◆ **Problem requirements**
Beneath this task are records; print exactly the stretch of them from the line with "right hip: (658, 974)" through the line with "left elbow: (588, 1076)", both ends included.

____________________

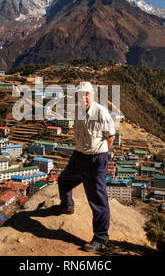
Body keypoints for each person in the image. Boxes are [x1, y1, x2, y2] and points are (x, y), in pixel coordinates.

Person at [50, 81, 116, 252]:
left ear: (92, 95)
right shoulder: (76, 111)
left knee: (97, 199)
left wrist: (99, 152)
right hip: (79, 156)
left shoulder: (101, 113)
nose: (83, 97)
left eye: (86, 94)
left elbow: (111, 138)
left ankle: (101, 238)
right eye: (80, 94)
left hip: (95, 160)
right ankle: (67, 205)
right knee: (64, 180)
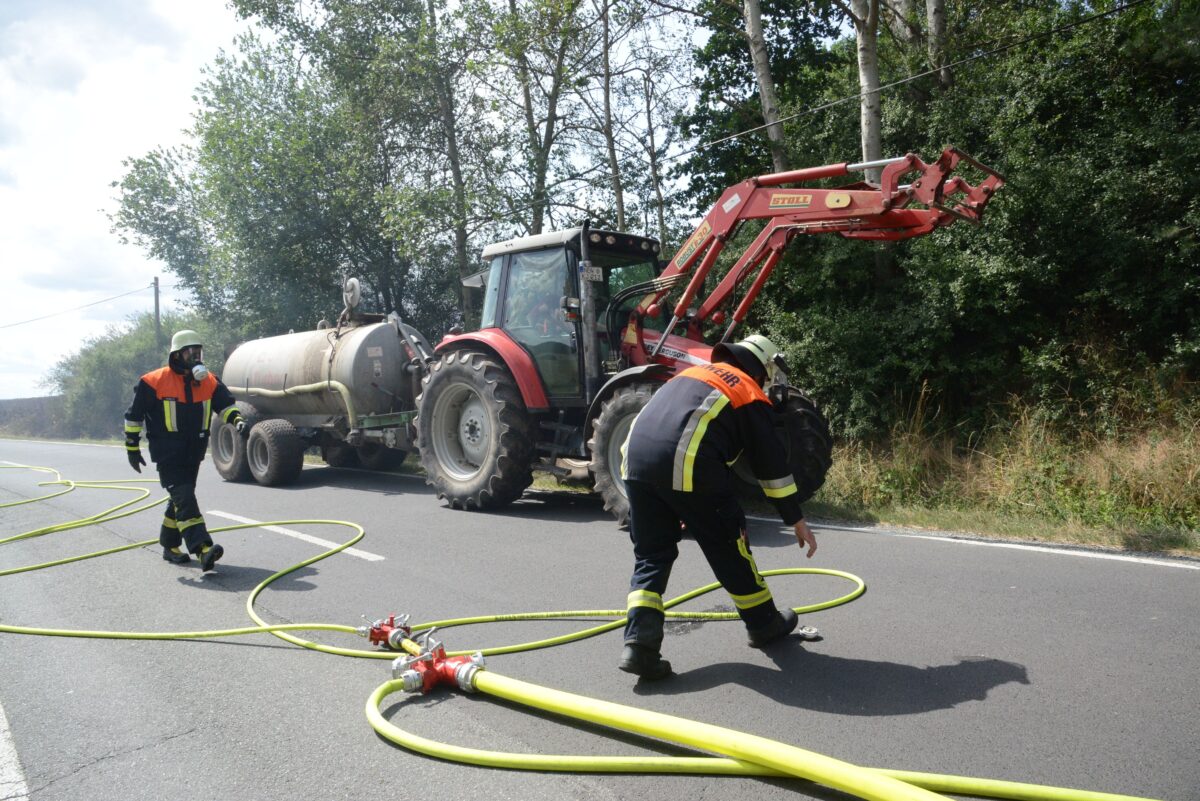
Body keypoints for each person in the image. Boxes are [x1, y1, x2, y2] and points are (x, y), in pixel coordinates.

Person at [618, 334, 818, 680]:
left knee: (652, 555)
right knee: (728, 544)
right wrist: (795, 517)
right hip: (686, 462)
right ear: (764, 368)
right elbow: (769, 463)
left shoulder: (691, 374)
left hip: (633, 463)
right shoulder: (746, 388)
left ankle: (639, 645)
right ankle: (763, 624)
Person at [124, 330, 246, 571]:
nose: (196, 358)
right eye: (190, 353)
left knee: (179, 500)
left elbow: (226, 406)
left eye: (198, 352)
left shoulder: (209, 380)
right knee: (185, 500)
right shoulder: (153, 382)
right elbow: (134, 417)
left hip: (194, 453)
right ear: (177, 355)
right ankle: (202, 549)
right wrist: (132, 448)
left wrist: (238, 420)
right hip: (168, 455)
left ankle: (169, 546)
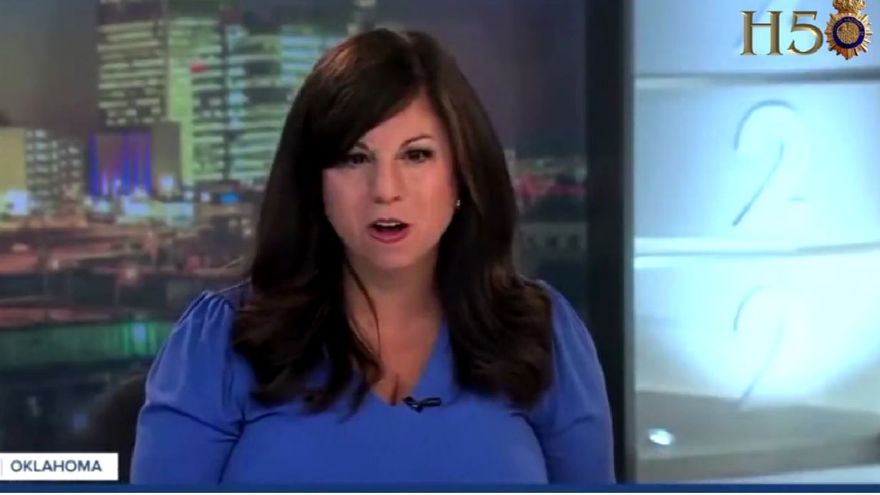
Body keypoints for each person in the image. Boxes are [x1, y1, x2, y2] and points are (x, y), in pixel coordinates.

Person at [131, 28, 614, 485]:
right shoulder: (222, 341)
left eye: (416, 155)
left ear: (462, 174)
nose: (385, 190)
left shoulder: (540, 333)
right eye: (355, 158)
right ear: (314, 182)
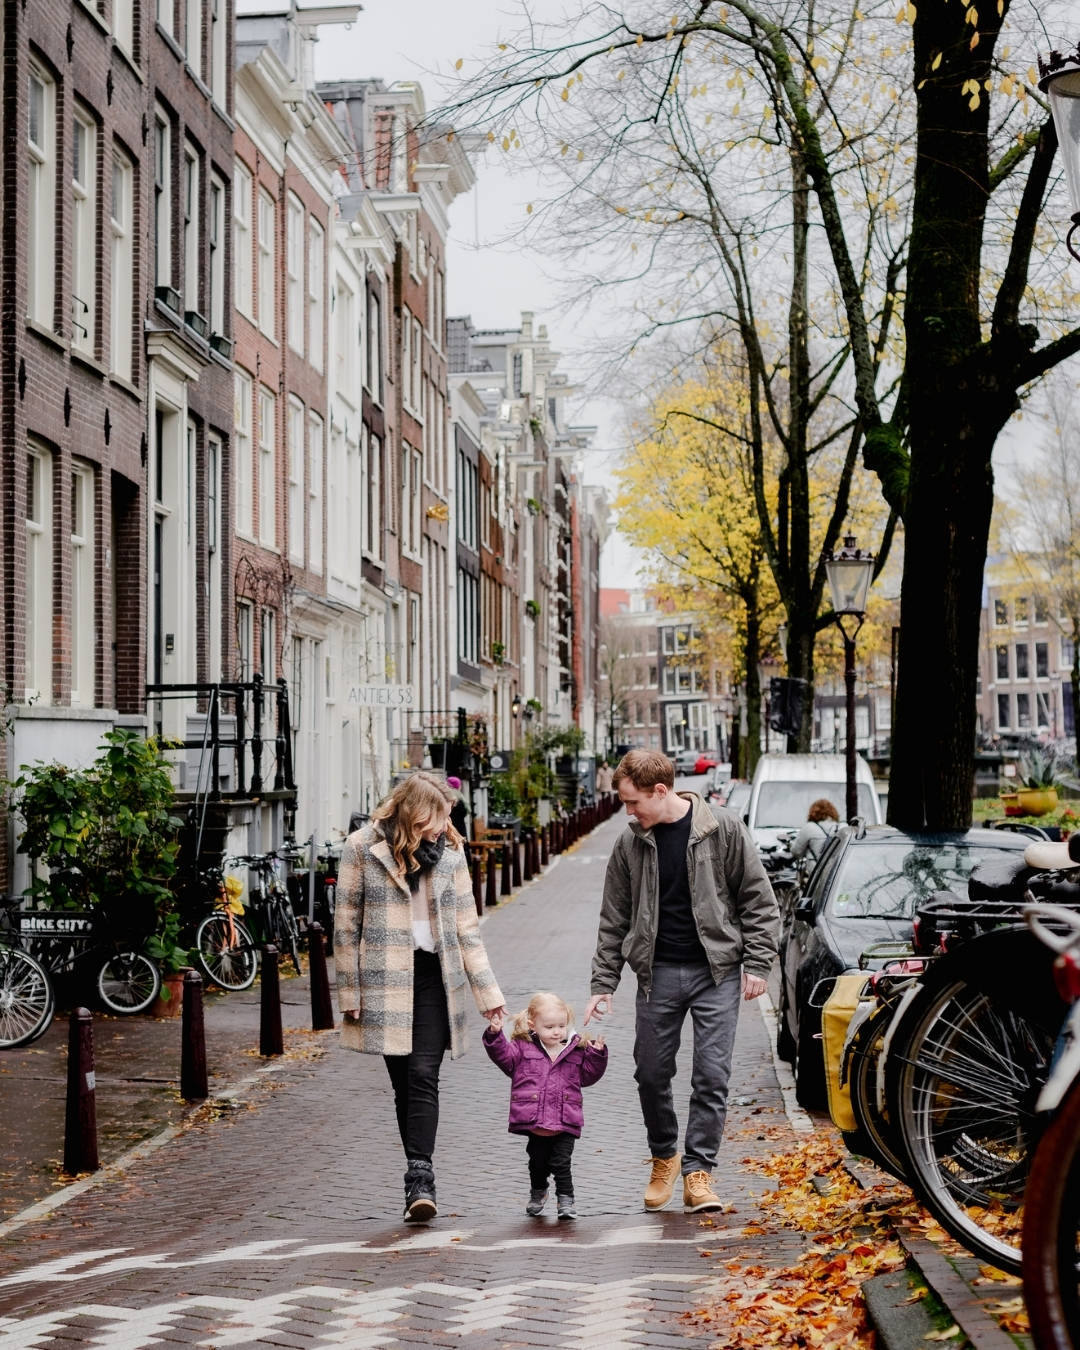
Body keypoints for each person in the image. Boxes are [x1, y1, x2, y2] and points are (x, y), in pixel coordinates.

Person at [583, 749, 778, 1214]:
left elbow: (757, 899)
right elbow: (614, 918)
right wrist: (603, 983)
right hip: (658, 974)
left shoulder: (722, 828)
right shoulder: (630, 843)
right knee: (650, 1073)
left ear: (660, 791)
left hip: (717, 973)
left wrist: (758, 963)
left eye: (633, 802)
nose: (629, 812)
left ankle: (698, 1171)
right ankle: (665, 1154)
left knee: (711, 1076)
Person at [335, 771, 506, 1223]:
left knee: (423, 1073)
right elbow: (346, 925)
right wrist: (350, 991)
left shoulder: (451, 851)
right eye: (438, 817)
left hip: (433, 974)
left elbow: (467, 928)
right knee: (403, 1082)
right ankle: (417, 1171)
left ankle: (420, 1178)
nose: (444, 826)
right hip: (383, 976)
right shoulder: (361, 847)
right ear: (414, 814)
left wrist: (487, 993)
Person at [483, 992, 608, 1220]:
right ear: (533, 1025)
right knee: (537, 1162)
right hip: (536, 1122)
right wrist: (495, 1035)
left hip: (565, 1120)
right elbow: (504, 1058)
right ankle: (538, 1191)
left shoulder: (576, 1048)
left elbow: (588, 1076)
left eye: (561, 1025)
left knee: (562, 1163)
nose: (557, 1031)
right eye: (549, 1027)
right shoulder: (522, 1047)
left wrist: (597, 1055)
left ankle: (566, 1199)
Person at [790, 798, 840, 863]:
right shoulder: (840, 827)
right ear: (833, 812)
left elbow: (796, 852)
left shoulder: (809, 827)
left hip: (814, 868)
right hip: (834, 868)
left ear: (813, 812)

____________________

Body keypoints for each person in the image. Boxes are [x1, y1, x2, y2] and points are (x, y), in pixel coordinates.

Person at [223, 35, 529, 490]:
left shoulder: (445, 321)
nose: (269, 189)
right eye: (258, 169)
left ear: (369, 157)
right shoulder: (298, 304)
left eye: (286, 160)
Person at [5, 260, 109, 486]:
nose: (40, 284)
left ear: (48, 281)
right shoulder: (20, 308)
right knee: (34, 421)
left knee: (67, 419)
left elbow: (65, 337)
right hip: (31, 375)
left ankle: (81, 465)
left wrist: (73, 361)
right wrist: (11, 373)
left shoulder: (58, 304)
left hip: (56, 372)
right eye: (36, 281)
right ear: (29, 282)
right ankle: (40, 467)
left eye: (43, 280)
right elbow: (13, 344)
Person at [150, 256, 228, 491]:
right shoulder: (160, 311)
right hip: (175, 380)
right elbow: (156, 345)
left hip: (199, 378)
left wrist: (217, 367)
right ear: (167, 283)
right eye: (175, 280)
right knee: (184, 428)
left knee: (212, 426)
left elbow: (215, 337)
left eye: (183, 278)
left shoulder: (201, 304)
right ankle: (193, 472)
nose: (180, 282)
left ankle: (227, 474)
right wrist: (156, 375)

____________________

◆ **Result**
right hip: (658, 974)
left shoulder: (722, 828)
right shoulder: (630, 843)
right knee: (650, 1073)
left ear: (660, 791)
left hip: (717, 973)
left wrist: (758, 963)
left eye: (633, 802)
nose: (629, 812)
left ankle: (698, 1171)
right ankle: (665, 1154)
left knee: (711, 1076)
Person at [335, 771, 506, 1223]:
left knee: (423, 1073)
right elbow: (346, 925)
right wrist: (350, 991)
left shoulder: (451, 851)
right eye: (438, 817)
left hip: (433, 974)
left elbow: (467, 928)
right knee: (403, 1082)
right ankle: (417, 1171)
left ankle: (420, 1178)
nose: (444, 826)
right hip: (383, 976)
right shoulder: (361, 847)
right ear: (414, 814)
left wrist: (487, 993)
Person at [483, 992, 608, 1220]:
right ear: (533, 1025)
right knee: (537, 1162)
right hip: (536, 1122)
right wrist: (495, 1035)
left hip: (565, 1120)
right elbow: (504, 1058)
right ankle: (538, 1191)
left shoulder: (576, 1048)
left elbow: (588, 1076)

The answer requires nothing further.